_Record excerpts_:
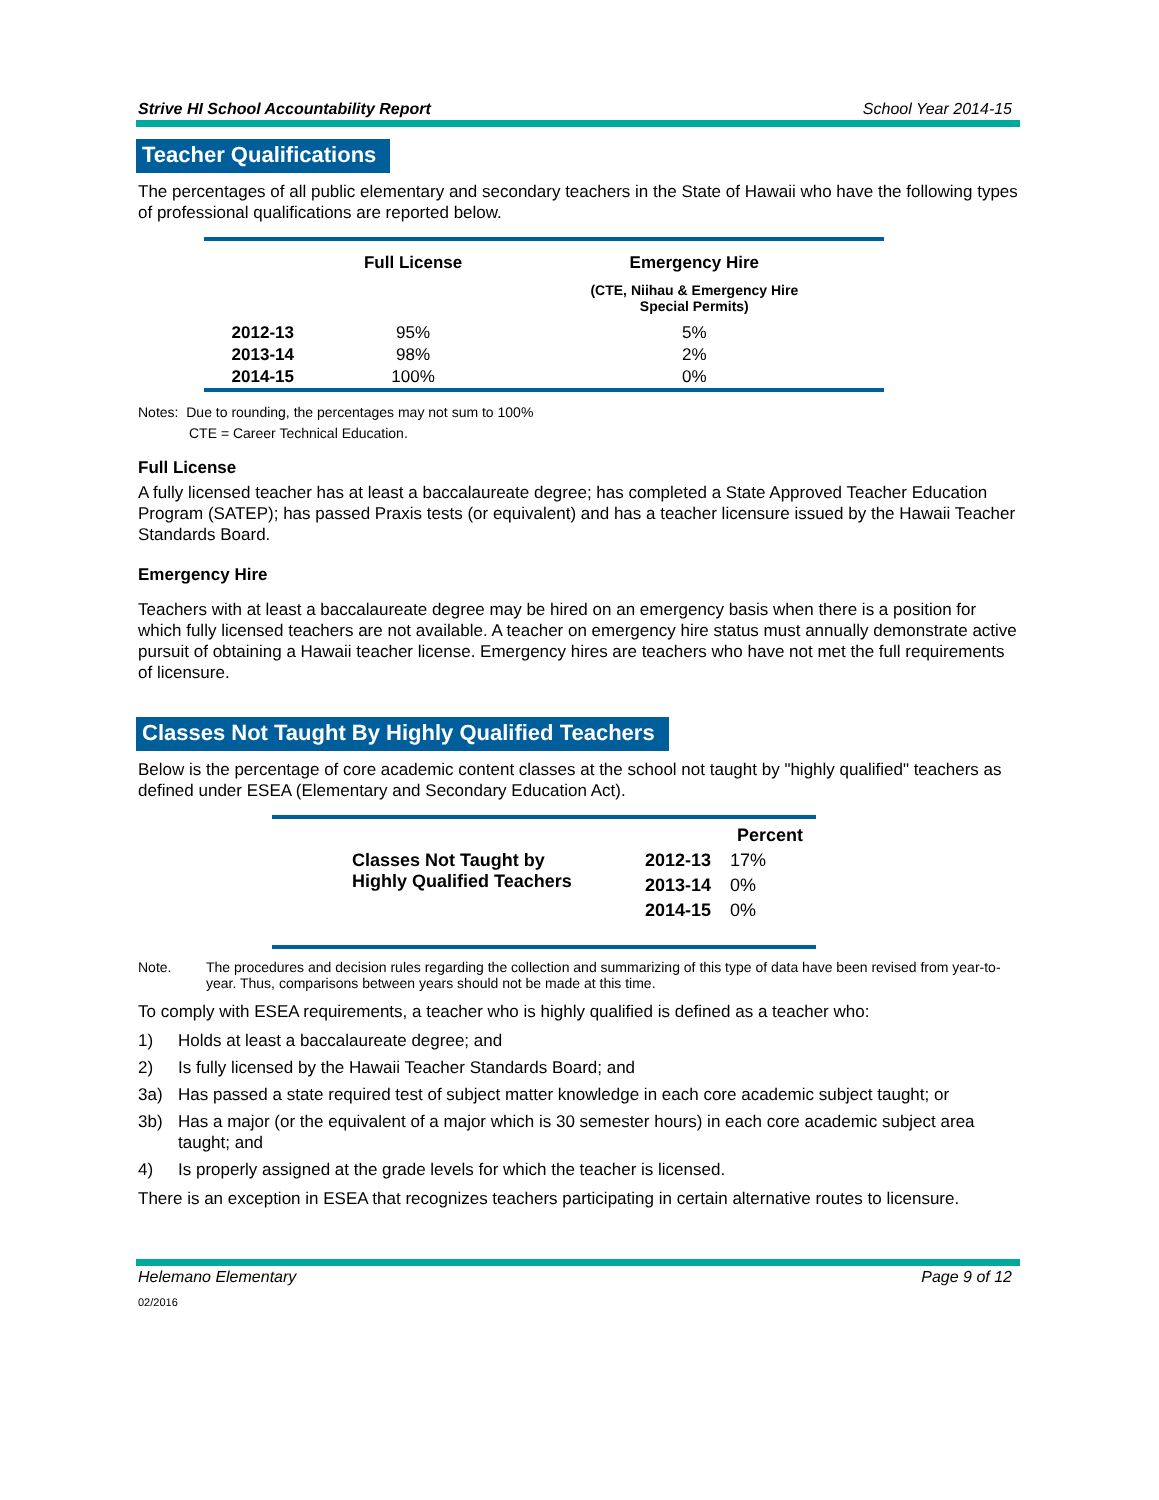Strive HI School Accountability Report School Year 2014-15
Teacher Qualifications
The percentages of all public elementary and secondary teachers in the State of Hawaii who have the following types of professional qualifications are reported below.
| | Full License | Emergency Hire |
| --- | --- | --- |
| | | (CTE, Niihau & Emergency Hire Special Permits) |
| 2012-13 | 95% | 5% |
| 2013-14 | 98% | 2% |
| 2014-15 | 100% | 0% |
Notes: Due to rounding, the percentages may not sum to 100%
CTE = Career Technical Education.
Full License
A fully licensed teacher has at least a baccalaureate degree; has completed a State Approved Teacher Education Program (SATEP); has passed Praxis tests (or equivalent) and has a teacher licensure issued by the Hawaii Teacher Standards Board.
Emergency Hire
Teachers with at least a baccalaureate degree may be hired on an emergency basis when there is a position for which fully licensed teachers are not available. A teacher on emergency hire status must annually demonstrate active pursuit of obtaining a Hawaii teacher license. Emergency hires are teachers who have not met the full requirements of licensure.
Classes Not Taught By Highly Qualified Teachers
Below is the percentage of core academic content classes at the school not taught by "highly qualified" teachers as defined under ESEA (Elementary and Secondary Education Act).
| | | Percent |
| --- | --- | --- |
| Classes Not Taught by Highly Qualified Teachers | 2012-13 | 17% |
| | 2013-14 | 0% |
| | 2014-15 | 0% |
Note. The procedures and decision rules regarding the collection and summarizing of this type of data have been revised from year-to-year. Thus, comparisons between years should not be made at this time.
To comply with ESEA requirements, a teacher who is highly qualified is defined as a teacher who:
1) Holds at least a baccalaureate degree; and
2) Is fully licensed by the Hawaii Teacher Standards Board; and
3a) Has passed a state required test of subject matter knowledge in each core academic subject taught; or
3b) Has a major (or the equivalent of a major which is 30 semester hours) in each core academic subject area taught; and
4) Is properly assigned at the grade levels for which the teacher is licensed.
There is an exception in ESEA that recognizes teachers participating in certain alternative routes to licensure.
Helemano Elementary Page 9 of 12
02/2016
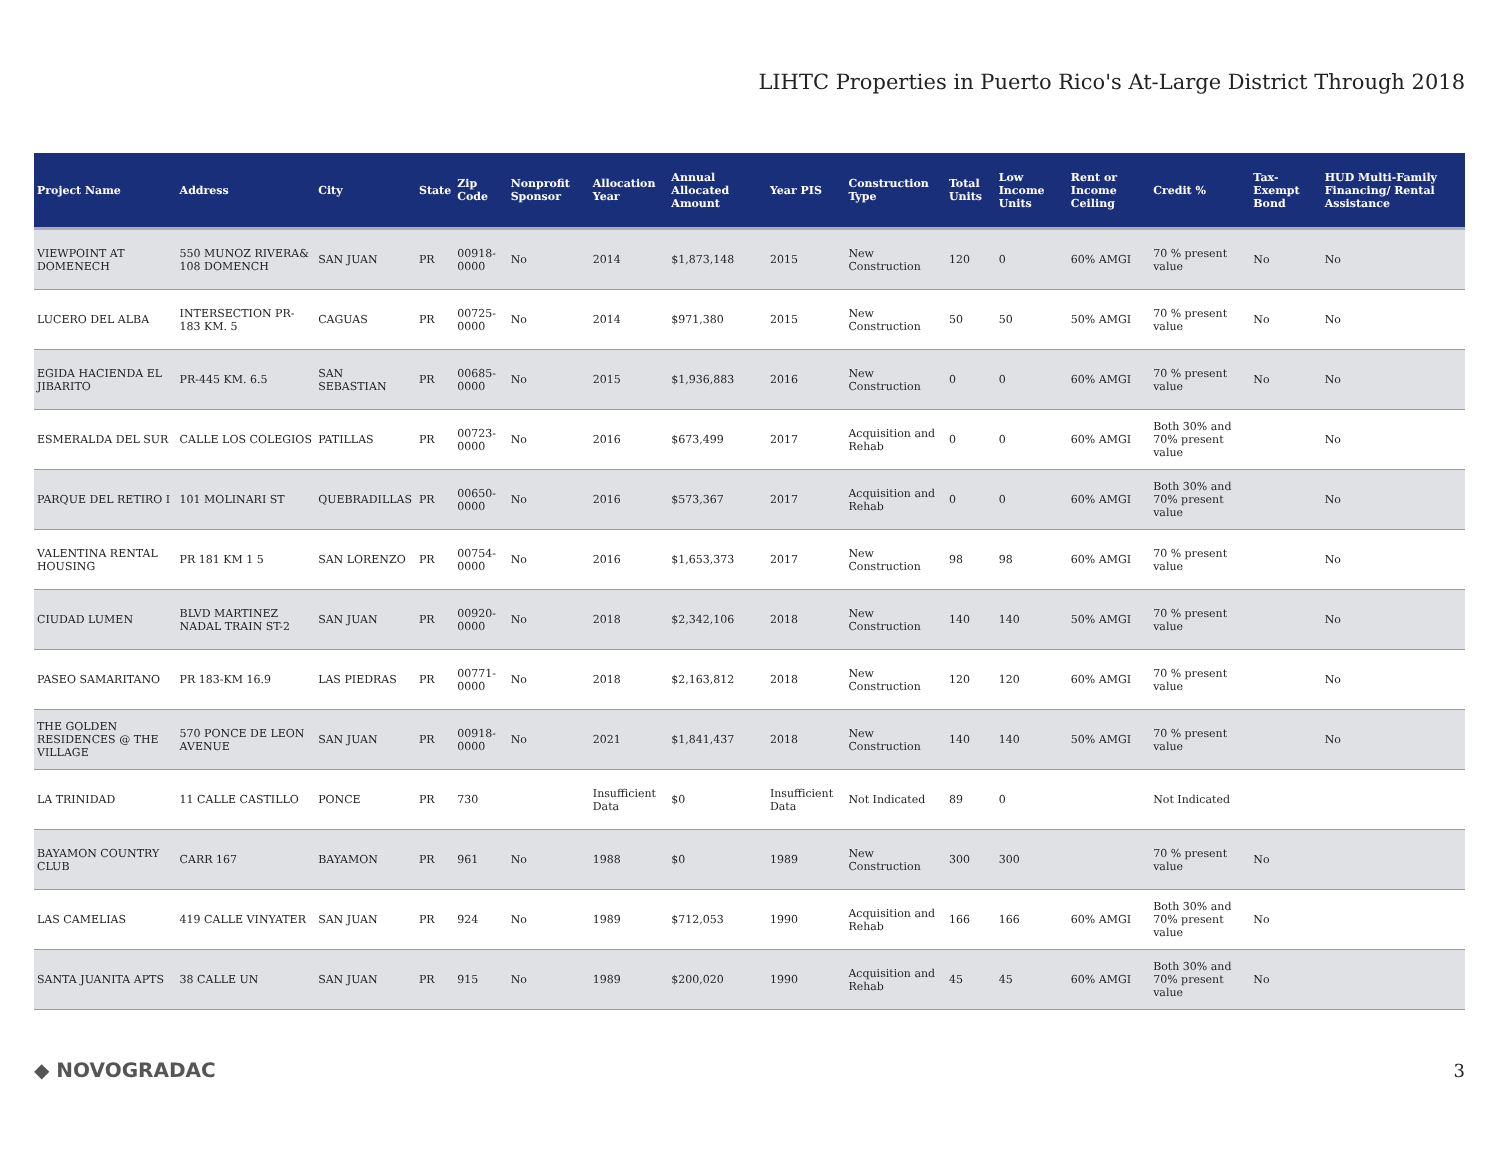LIHTC Properties in Puerto Rico's At-Large District Through 2018
| Project Name | Address | City | State | Zip Code | Nonprofit Sponsor | Allocation Year | Annual Allocated Amount | Year PIS | Construction Type | Total Units | Low Income Units | Rent or Income Ceiling | Credit % | Tax-Exempt Bond | HUD Multi-Family Financing/ Rental Assistance |
| --- | --- | --- | --- | --- | --- | --- | --- | --- | --- | --- | --- | --- | --- | --- | --- |
| VIEWPOINT AT DOMENECH | 550 MUNOZ RIVERA& 108 DOMENCH | SAN JUAN | PR | 00918-0000 | No | 2014 | $1,873,148 | 2015 | New Construction | 120 | 0 | 60% AMGI | 70 % present value | No | No |
| LUCERO DEL ALBA | INTERSECTION PR-183 KM. 5 | CAGUAS | PR | 00725-0000 | No | 2014 | $971,380 | 2015 | New Construction | 50 | 50 | 50% AMGI | 70 % present value | No | No |
| EGIDA HACIENDA EL JIBARITO | PR-445 KM. 6.5 | SAN SEBASTIAN | PR | 00685-0000 | No | 2015 | $1,936,883 | 2016 | New Construction | 0 | 0 | 60% AMGI | 70 % present value | No | No |
| ESMERALDA DEL SUR | CALLE LOS COLEGIOS | PATILLAS | PR | 00723-0000 | No | 2016 | $673,499 | 2017 | Acquisition and Rehab | 0 | 0 | 60% AMGI | Both 30% and 70% present value | | No |
| PARQUE DEL RETIRO I | 101 MOLINARI ST | QUEBRADILLAS | PR | 00650-0000 | No | 2016 | $573,367 | 2017 | Acquisition and Rehab | 0 | 0 | 60% AMGI | Both 30% and 70% present value | | No |
| VALENTINA RENTAL HOUSING | PR 181 KM 1 5 | SAN LORENZO | PR | 00754-0000 | No | 2016 | $1,653,373 | 2017 | New Construction | 98 | 98 | 60% AMGI | 70 % present value | | No |
| CIUDAD LUMEN | BLVD MARTINEZ NADAL TRAIN ST-2 | SAN JUAN | PR | 00920-0000 | No | 2018 | $2,342,106 | 2018 | New Construction | 140 | 140 | 50% AMGI | 70 % present value | | No |
| PASEO SAMARITANO | PR 183-KM 16.9 | LAS PIEDRAS | PR | 00771-0000 | No | 2018 | $2,163,812 | 2018 | New Construction | 120 | 120 | 60% AMGI | 70 % present value | | No |
| THE GOLDEN RESIDENCES @ THE VILLAGE | 570 PONCE DE LEON AVENUE | SAN JUAN | PR | 00918-0000 | No | 2021 | $1,841,437 | 2018 | New Construction | 140 | 140 | 50% AMGI | 70 % present value | | No |
| LA TRINIDAD | 11 CALLE CASTILLO | PONCE | PR | 730 | | Insufficient Data | $0 | Insufficient Data | Not Indicated | 89 | 0 | | Not Indicated | | |
| BAYAMON COUNTRY CLUB | CARR 167 | BAYAMON | PR | 961 | No | 1988 | $0 | 1989 | New Construction | 300 | 300 | | 70 % present value | No | |
| LAS CAMELIAS | 419 CALLE VINYATER | SAN JUAN | PR | 924 | No | 1989 | $712,053 | 1990 | Acquisition and Rehab | 166 | 166 | 60% AMGI | Both 30% and 70% present value | No | |
| SANTA JUANITA APTS | 38 CALLE UN | SAN JUAN | PR | 915 | No | 1989 | $200,020 | 1990 | Acquisition and Rehab | 45 | 45 | 60% AMGI | Both 30% and 70% present value | No | |
◆ NOVOGRADAC 3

_Instructions for the task_: Check each line of the listing above. Copy the ones with the word "defined".

_Response area_:
Below is the percentage of core academic content classes at the school not taught by "highly qualified" teachers as defined under ESEA (Elementary and Secondary Education Act).
To comply with ESEA requirements, a teacher who is highly qualified is defined as a teacher who:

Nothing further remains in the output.